3. Expecting Fast Results

Schools that see restorative justice as just another program that can be quickly implemented are going to be disappointed.

“I spend the first year, the first two years sometimes, just talking about this mindset, just trying to convince people that this could work, that this is a way we could see accountability, that it is possible,” jones says. “All these grants come out and they want to see outcomes in the first year, they want to see suspensions change and detentions different and attendance is up. And it’s like, dude, by the end of the first year, hopefully I have teachers who are now feeling comfortable with the possibility that maybe this could work.”

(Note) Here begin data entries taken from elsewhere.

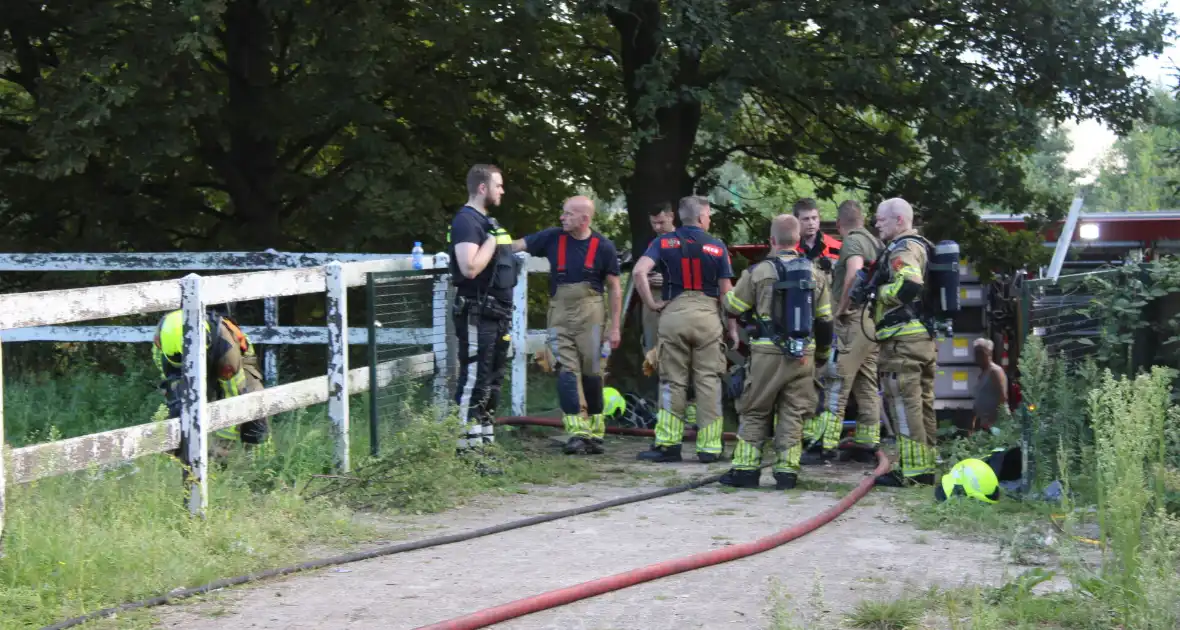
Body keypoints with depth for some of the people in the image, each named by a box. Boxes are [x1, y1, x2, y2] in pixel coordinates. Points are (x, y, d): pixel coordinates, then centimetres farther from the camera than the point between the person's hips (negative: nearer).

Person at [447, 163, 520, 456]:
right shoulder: (466, 221, -13)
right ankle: (468, 449, -11)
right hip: (477, 314, -10)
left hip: (496, 314, 10)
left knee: (493, 382, 14)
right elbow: (470, 267, -27)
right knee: (474, 381, -10)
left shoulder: (486, 221, 19)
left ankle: (486, 440, 21)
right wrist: (491, 240, -17)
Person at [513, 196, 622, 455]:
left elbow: (614, 288, 3)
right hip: (560, 314, 1)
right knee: (567, 371, -7)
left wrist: (615, 326, -1)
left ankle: (595, 433, 13)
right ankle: (576, 433, -8)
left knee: (591, 373, 2)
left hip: (590, 315, -1)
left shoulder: (603, 247, -2)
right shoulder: (553, 238, 1)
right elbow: (516, 245, 0)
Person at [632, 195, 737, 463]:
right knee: (709, 381, 3)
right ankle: (709, 447, 4)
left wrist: (651, 303, -2)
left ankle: (668, 444, 5)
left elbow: (639, 271, -11)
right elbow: (726, 291, 3)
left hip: (673, 313, 1)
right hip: (708, 315, -1)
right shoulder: (717, 247, 4)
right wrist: (732, 328, 10)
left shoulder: (664, 243, 6)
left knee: (672, 381, 7)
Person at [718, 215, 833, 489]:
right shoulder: (815, 274, 6)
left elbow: (732, 307, 2)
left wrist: (728, 294, 25)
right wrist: (822, 353, 24)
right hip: (803, 354, 3)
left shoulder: (758, 272, -6)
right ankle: (787, 471, 5)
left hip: (768, 353, -3)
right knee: (792, 414, 8)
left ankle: (746, 469, 5)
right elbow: (824, 321, 11)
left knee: (754, 412, 7)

4. Administrators Opting Out of Professional Development

“When you have this this disconnect between what happens with the admin and the teachers,” jones says, “a lot of times what happens is administrators don’t attend professional development. They have other stuff to do, more important things to do. And I can’t think of anything more important than this. If your goal is to change the culture of your school, every single person you can get in that room needs to be in that room. If my administrators aren’t there learning what I’m learning or being asked to do what I’m doing, how could they possibly support me? We need to start looking at how we’re spending our time, how we’re investing our resources and what we are saying are our priorities so there’s a common language, a common understanding. I may not know the exact action that my principal will take when a student lands in their office, but I do know the concept and the philosophy they’ll be approaching things with.”

5. Parents Kept Out of the Loop

For a new approach to discipline to work, parents need to be fully brought on board; otherwise, they’ll be incredibly confused and upset about why students aren’t getting the same consequences for behavior that they used to.

In schools where RJ is working, parents are treated as part of the whole community. “They aren’t calling asking what happened to the other kid because they already know, and they know what will happen when their child makes a mistake. When you have a thoroughly restorative culture built, you don’t have those calls that often because most people understand what’s happening.”